CNX Gas 8-K 2008
SECURITIES AND EXCHANGE COMMISSION
Washington, D.C. 20549
PURSUANT TO SECTION 13 OR 15(d) OF THE
SECURITIES EXCHANGE ACT OF 1934
Date of Report (Date of earliest event reported): August 13, 2008
CNX GAS CORPORATION
(Exact name of registrant as specified in its charter)
Registrants telephone number, including area code:
(Former name or former address, if changed since last report)
Check the appropriate box below if the Form 8-K filing is intended to simultaneously satisfy the filing obligation of the registrant under any of the following provisions (see General Instruction A.2. below):
The Board of Directors of CNX Gas Corporation (CNX Gas) has authorized an amendment to the CNX Gas Equity Incentive Plan, as amended, including the long-term incentive programs thereunder. As authorized to be amended, the Equity Incentive Plan provides that if CONSOL Energy Inc. (CONSOL Energy) acquires the outstanding shares of CNX Gas common stock that CONSOL Energy does not currently own (a Take-In Transaction), then, in that event:
a. vested CNX Gas stock options would be cashed out;
b. unvested CNX Gas stock options would be converted into CONSOL Energy stock options and continue to vest in accordance with the applicable CNX Gas vesting schedule;
c. unvested CNX Gas restricted stock units would be converted into CONSOL Energy restricted stock units and continue to vest in accordance with the applicable CNX Gas vesting schedule;
d.

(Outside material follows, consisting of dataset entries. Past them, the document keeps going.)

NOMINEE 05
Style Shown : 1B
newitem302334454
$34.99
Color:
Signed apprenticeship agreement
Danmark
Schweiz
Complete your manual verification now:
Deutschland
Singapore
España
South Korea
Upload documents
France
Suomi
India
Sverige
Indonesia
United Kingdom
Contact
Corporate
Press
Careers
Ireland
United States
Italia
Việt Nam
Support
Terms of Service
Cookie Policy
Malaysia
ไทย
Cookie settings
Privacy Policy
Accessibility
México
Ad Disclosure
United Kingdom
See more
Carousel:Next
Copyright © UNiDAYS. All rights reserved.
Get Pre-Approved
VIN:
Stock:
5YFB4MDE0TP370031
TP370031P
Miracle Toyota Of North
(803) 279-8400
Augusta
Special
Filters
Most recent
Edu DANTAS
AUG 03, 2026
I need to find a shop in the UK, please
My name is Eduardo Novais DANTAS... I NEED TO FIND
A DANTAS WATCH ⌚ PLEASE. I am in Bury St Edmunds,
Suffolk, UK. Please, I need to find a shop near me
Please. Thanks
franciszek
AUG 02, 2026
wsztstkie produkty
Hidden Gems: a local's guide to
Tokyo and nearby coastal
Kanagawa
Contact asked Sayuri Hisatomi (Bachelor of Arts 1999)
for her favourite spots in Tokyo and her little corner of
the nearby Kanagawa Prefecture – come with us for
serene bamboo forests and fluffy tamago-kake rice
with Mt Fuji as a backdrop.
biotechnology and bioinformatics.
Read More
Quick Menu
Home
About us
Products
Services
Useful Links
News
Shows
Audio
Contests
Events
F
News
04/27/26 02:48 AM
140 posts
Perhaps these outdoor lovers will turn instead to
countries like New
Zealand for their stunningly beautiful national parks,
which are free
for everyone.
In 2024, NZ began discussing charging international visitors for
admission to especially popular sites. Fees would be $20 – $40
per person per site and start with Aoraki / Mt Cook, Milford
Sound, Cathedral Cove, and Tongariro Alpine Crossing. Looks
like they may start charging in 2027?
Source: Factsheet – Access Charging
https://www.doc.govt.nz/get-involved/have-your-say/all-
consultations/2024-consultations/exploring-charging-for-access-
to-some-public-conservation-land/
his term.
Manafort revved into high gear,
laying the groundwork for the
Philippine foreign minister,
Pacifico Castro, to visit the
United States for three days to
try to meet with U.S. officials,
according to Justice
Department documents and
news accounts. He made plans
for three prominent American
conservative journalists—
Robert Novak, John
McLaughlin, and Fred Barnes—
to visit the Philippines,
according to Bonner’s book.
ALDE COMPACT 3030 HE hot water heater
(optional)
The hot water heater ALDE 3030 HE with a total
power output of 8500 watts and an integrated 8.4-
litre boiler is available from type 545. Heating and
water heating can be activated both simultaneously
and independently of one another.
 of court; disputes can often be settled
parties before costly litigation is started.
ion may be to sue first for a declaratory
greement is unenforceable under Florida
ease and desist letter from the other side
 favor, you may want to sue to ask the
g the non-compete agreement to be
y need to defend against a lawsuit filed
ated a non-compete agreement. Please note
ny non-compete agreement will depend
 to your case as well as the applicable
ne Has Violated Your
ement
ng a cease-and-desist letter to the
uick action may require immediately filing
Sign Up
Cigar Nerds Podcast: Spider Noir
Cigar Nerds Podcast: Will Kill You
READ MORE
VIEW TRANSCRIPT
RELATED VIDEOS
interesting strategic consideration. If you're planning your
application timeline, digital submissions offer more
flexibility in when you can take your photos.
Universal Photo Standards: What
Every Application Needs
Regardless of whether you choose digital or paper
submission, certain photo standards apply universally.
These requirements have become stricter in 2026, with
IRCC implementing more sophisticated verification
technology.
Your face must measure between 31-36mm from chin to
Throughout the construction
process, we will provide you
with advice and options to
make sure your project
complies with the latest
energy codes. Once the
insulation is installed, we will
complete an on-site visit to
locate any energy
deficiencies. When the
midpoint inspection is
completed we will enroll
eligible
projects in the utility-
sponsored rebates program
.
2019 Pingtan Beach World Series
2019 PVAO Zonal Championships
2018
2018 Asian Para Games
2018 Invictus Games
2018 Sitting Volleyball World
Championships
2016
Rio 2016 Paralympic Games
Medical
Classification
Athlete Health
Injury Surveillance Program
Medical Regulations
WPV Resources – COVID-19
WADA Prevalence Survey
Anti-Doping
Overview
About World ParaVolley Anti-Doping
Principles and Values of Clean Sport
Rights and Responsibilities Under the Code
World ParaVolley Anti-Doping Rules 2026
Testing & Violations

CNX Gas performance share units would be treated as follows: 50% would be cashed out (or at the employees election converted into CONSOL Energy restricted stock units which would continue to vest in accordance with the applicable CNX Gas vesting schedule) and 50% would be converted into CONSOL Energy restricted stock units and continue to vest in accordance with the applicable CNX Gas vesting schedule; and
e. The Board of Directors of CNX Gas has also authorized Take-In Severance Agreements (TIS Agreements) to be entered into with certain CNX Gas employees (including its chief executive officer and other executive officers). Under the TIS Agreements, if during the two year period following a Take-In Transaction, either (x) the employment of a CNX Gas employee who is a party to a TIS Agreement is terminated by CONSOL Energy or its subsidiaries without cause, or (y) the CNX Gas employees total direct compensation (base salary plus target short-term incentive compensation opportunity plus target long-term incentive compensation opportunity) is reduced by more than twenty percent (20%) and the employee resigns, then the employee would be entitled to (a) one year of severance and benefits, and (b) retain any unvested CONSOL Energy stock options and restricted stock units with the stock options becoming exerciseable and the shares for the restricted stock units being issued at the times specified in the applicable vesting schedule.
The amendment to the Equity Incentive Plan described above and the adoption of the TIS Agreements are intended to eliminate distraction and uncertainty for affected CNX Gas employees in the event a Take-In Transaction would occur.
The Board of Directors of CNX Gas has adopted stock ownership guidelines (the Guidelines) applicable to CNX Gas named executive officers and directors. The Guidelines provide that CNX Gas Chief Executive Officer and the other named executive officers are expected to own a number of shares of CNX Gas common stock equal to five times and three times, respectively, such individuals base salary. The Chief Executive Officer and other named executive officers are expected to meet these guidelines within five (5) years.
With respect to the Companys non-executive directors (including the Chairman of the Board, but not including officers of CONSOL Energy serving as directors of CNX Gas), such individuals are each expected to own a number of shares of CNX Gas common stock equal to three times the annual retainer for non-executive directors. The non-executive directors are expected to meet these ownership guidelines within five (5) years.
For purposes of determining the stock ownership of the Companys Chief Executive Officer, the other named executive officers and the non-executive directors, the following types of common stock will be taken into account: (i) restricted stock; (ii) shares owned as a result of exercising stock options; (iii) sixty-percent (60%) of the intrinsic value of unexercised (including unvested) stock options; (iv) share equivalents held in a deferred compensation plan; (v) vested and non-vested shares in a 401(k) account; and (vi) shares owned directly by such persons spouse, dependent children, and/or trust.
Pursuant to the requirements of the Securities Exchange Act of 1934, the registrant has duly caused this report to be signed on its behalf by the undersigned hereunto duly authorized.